Oder: Was die Musikdustrie von der Buchindustrie lernen kann

kritischestimmen

In den letzten Tagen wird natürlich viel darüber geredet was die Buchindustrie, die ja – wie so gerne zu Messezeiten – über ihre digitale Zukunft nachdenkt, von der Musikindustrie lernen kann. (Damit sind die Fehler gemeint, die man jetzt alle Punkt für Punkt wiederholt).

Interessanter aber was die Musikindustrie von der Buchindustrie lernen kann. Nämlich, dass ein gutes Buch auch mal bei einem Label rauskommen kann. Innervisions nämlich veröffentlicht laut RA jetzt Tobias Rapps “Lost and Sound”. Ob das dann auch im Innervisions-Fach in den Plattenläden dieser Erde steht, ist uns allerdings noch nicht klar. Egal, ein Beispiel das Schule machen sollte.

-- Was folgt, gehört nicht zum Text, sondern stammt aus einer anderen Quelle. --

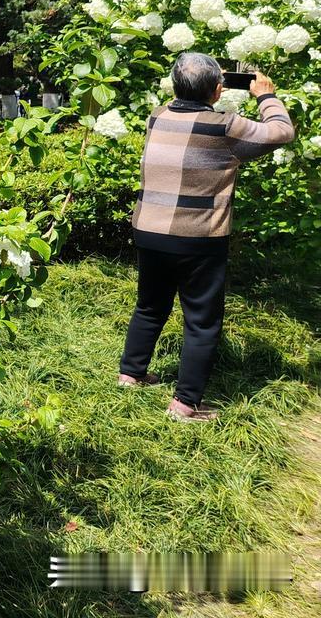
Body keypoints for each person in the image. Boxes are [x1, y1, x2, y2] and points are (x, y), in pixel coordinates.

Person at [119, 53, 295, 422]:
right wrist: (265, 96)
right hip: (198, 235)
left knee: (150, 306)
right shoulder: (224, 126)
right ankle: (185, 404)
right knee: (201, 320)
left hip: (150, 229)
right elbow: (282, 132)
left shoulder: (158, 115)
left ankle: (130, 375)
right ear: (218, 90)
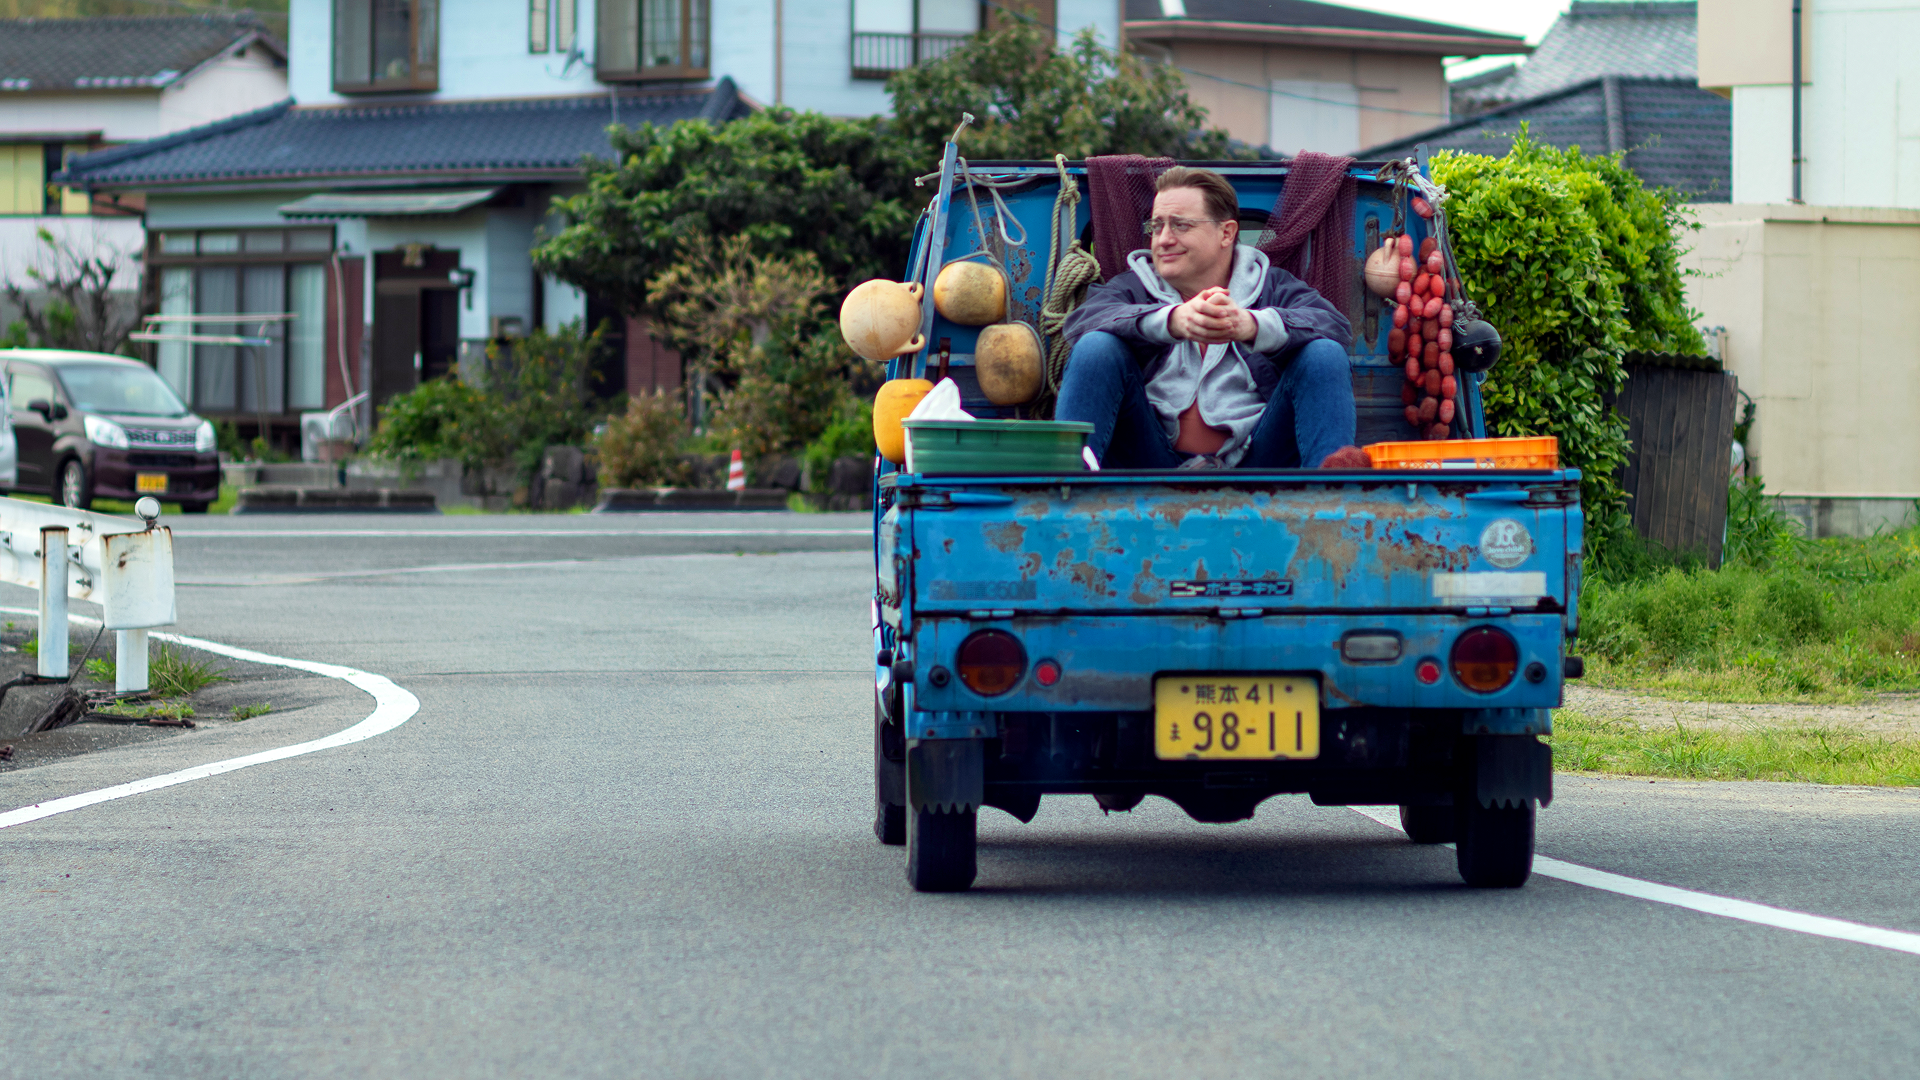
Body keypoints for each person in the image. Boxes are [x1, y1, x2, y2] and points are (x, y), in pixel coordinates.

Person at [1058, 166, 1368, 469]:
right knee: (1095, 346)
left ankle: (1333, 495)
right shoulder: (1132, 286)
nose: (1163, 239)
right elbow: (1081, 323)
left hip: (1258, 464)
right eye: (1156, 226)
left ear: (1226, 232)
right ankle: (1065, 490)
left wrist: (1251, 325)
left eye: (1180, 225)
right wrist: (1172, 321)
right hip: (1149, 460)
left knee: (1324, 353)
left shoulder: (1273, 286)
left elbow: (1335, 328)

PS: Sehr geehrtes Suhrkamp Webpflegemäuschen, Tobias Rapp ist nicht mehr TAZ Musikredakteur.

2 Responses

  1. detlef d.

    fuck this rapp. neofucker auf hystery tour. grabschänder mit nem ständer. raver auf magarine mit coke a cola im blut und maggie im gehirn. wenn bald die jungs und mächen mit lollies feiern schreibt der auch ein buch rüber, verneigung zum großen scoop.

  2. Jonas

    was man selbst nicht alles noch lernen könnte, fazinierend, nummer 1.